— WRITTEN EXERCISE 1 —
List each distinct name that follows "Comment from" in the Role Scoper comment thread, once each, in the order the names first appear.
— WRITTEN EXERCISE 2 —
Resume the Role Scoper comment thread after its final line and extend it.

[START SUPPLIED TEXT]

I am looking for a way to allow one member group to make post comments, while disallowing another group from doing so. Is this level of control possible with Role Scoper?
Comment from impulsenine
Time: September 15, 2012, 8:12 pm
I figured it out: Had nothing to do with Role Scoper; it was just deactivated. To see those fields (and others), just click Screen Options at the top right corner of the post page.
Comment from impulsenine
Time: September 14, 2012, 1:12 pm
Hello, one of my editors cannot access the excerpt box in posts. She can post, edit, update others, etc., and has pretty much everything else she needs. What permission controls the excerpt box?
Comment from tyna
Time: September 3, 2012, 3:06 pm
i never knew how to manage roles until i found this post. thanks.
Comment from Eugene
Time: August 23, 2012, 5:01 pm
I just want to let a user be able to edit one specific page that is assigned to them and absolutely nothing else. Is this possible with this plugin or is their a simpler approach (this seems overkill for the one feature I am looking for). Thanks!
Comment from Kate
Time: August 20, 2012, 3:17 pm
Hi! I love this plugin, thank you! I have a quick question - I want to display the role name in use on my wordpress front end, for example: "welcome, kate (role: custom-role-name)" I can retrieve the standard wordpress roles, but not for custom roles. Any tips on how to expose the custom role name to the blog UI? Many thanks! Kate
Comment from pocoto
Time: August 8, 2012, 7:13 am
http://wordpress.org/support/topic/role-scoper-vs-search-engines-bug Cuz the topic was close even when i totally disagree with the moderator opinion. Actually it was closed while i was adding a comment, so just to thank you again the help and time you spent on my prob. Please apologize if i cause you any inconvenience during our discussion. As i keep writing GREAT GREAT plugin and thanks for your effort on helping others to get a perfect websites.
Comment from pocoto
Time: August 6, 2012, 7:33 am
Thanks for the reply Kevin, great plugin and great support, thanks Could you take a look to the link you pasted, cuz i am trying to "solve" the issue my site has, and until it is not complete i am not allowed to 2launch" in the web.
Comment from Kevin
Time: August 4, 2012, 2:22 am
Role Scoper 1.3.56 adds PHP 5.4 compatibility.

[END SUPPLIED TEXT]
[START RECORDED INFORMATION]

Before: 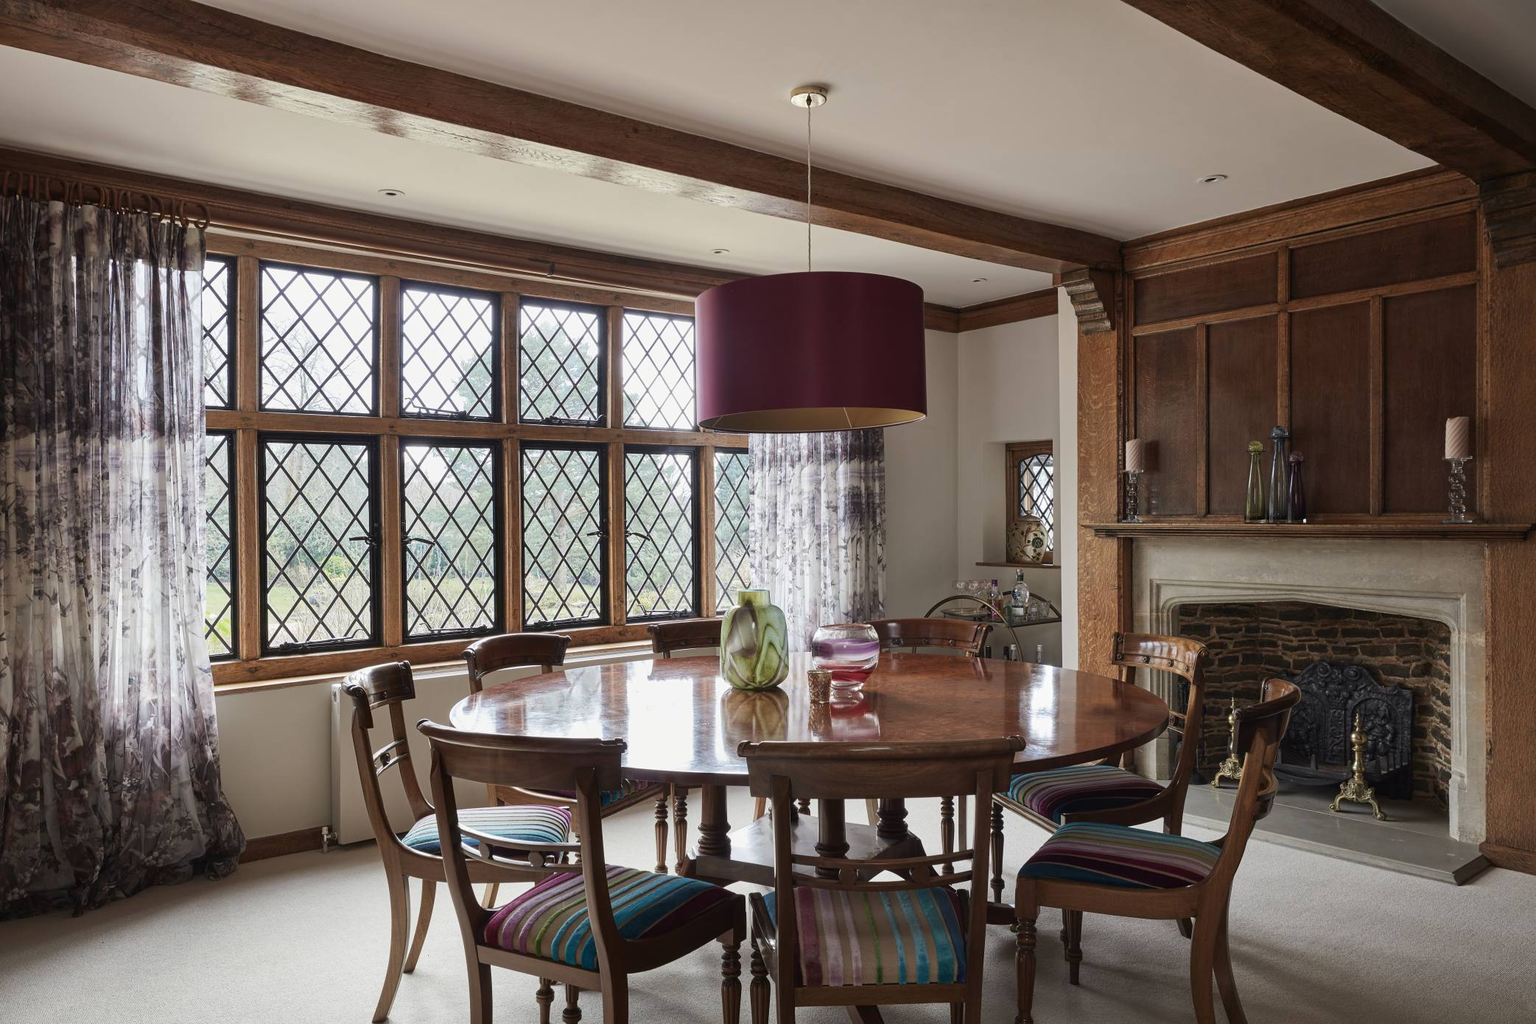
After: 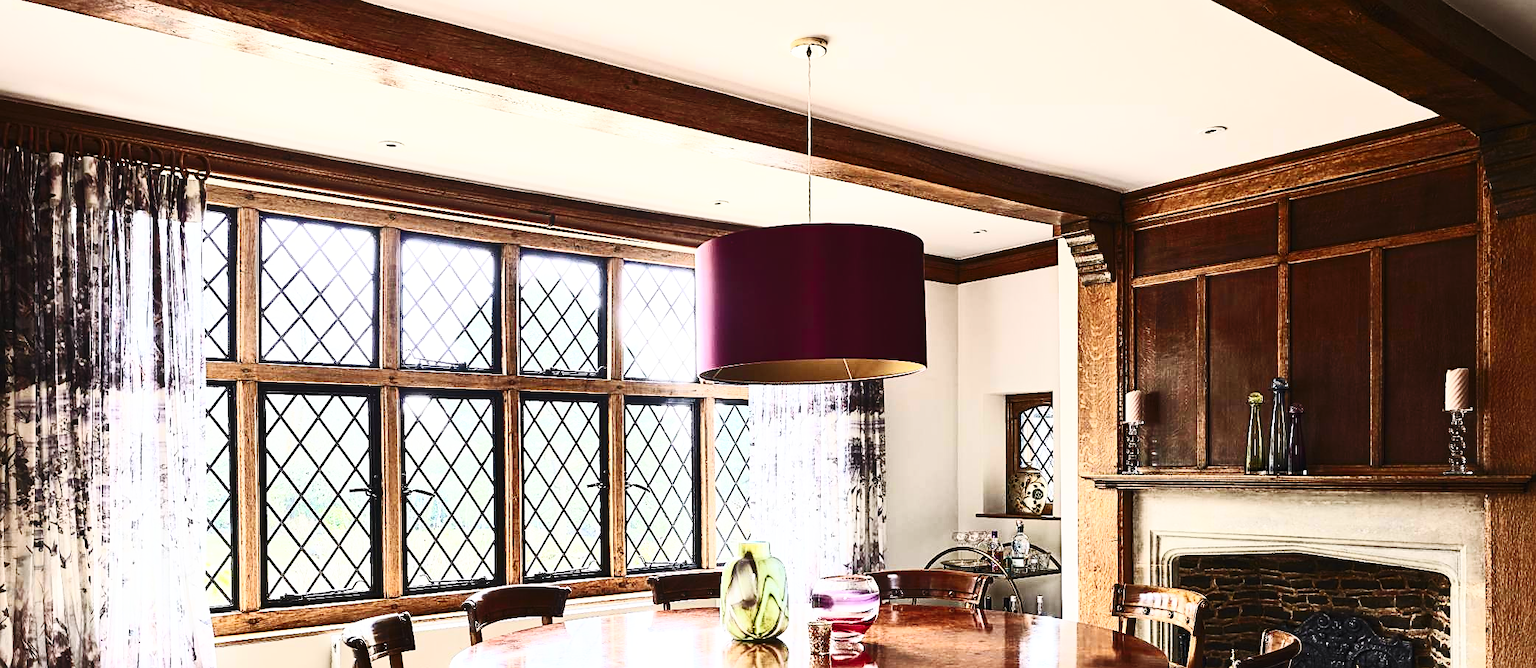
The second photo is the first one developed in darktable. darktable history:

[END RECORDED INFORMATION]

— REPLY 1 —
impulsenine, tyna, Eugene, Kate, pocoto, Kevin

— REPLY 2 —
Comment from Kevin
Time: August 3, 2012, 9:55 am
Luis and pocoto,
http://wordpress.org/support/topic/role-scoper-vs-search-engines-bug?replies=4
Comment from Luis
Time: August 3, 2012, 8:32 am
By the way my site is faceing the same problem pocoto relates, some kinda categories restriction inconsistance. Instead of the restriction being the leader, are the permissions.
Comment from Luis
Time: August 3, 2012, 8:30 am
Yes Kevin you are perfect right. The problem with the search unleashed plugin is that it really does not care in the role restrictions/premissions. With relevansi v 2.9.XX works perfectly.
Comment from Kevin
Time: August 1, 2012, 12:57 pm
The issue mentioned by Luis is a conflict with a search plugin I am not currently supporting. The Relevanssi plugin is supported (last tested with Relevanssi 2.9.15).
Comment from twlack
Time: July 21, 2012, 8:12 am
Will you be updating to be compatible with PHP 5.4?
Comment from pocoto
Time: July 16, 2012, 6:19 am
Hi, the reason of this message is just to communicate a bug in the plugin i am hardly suffering. If a post is assigned to two categories and a user has read permission to one of them (and not to the other category), the user is still being allowed to read the post. it is supposed it has to be blocked isnt it? because there is a category which is not assgined to him with the read permission. how can i fix it? thanks in advanced
Comment from scimon
Time: June 25, 2012, 11:21 am
@miral, umm, all users have "Page Reader", so you did not restrict anything. See the "WP Roles" tab of the Optional panel, and then choose a less common right.
Hello, I've been using Role Scoper successfully for some time. I recently created some custom types and therefore had to adjust some realm settings. I noticed that Categories was checked, despite this not being something I was restricting with Role Scoper, so I unchecked it. Unfortunately, when categories is excluded form scoped realms, many of my categories become invisible. Any thoughts on how to fix that? It would be unfortunate to lose all of that heirarchical information if we ever had to remove Role Scope or upgrade to Press Permit.
Thanks!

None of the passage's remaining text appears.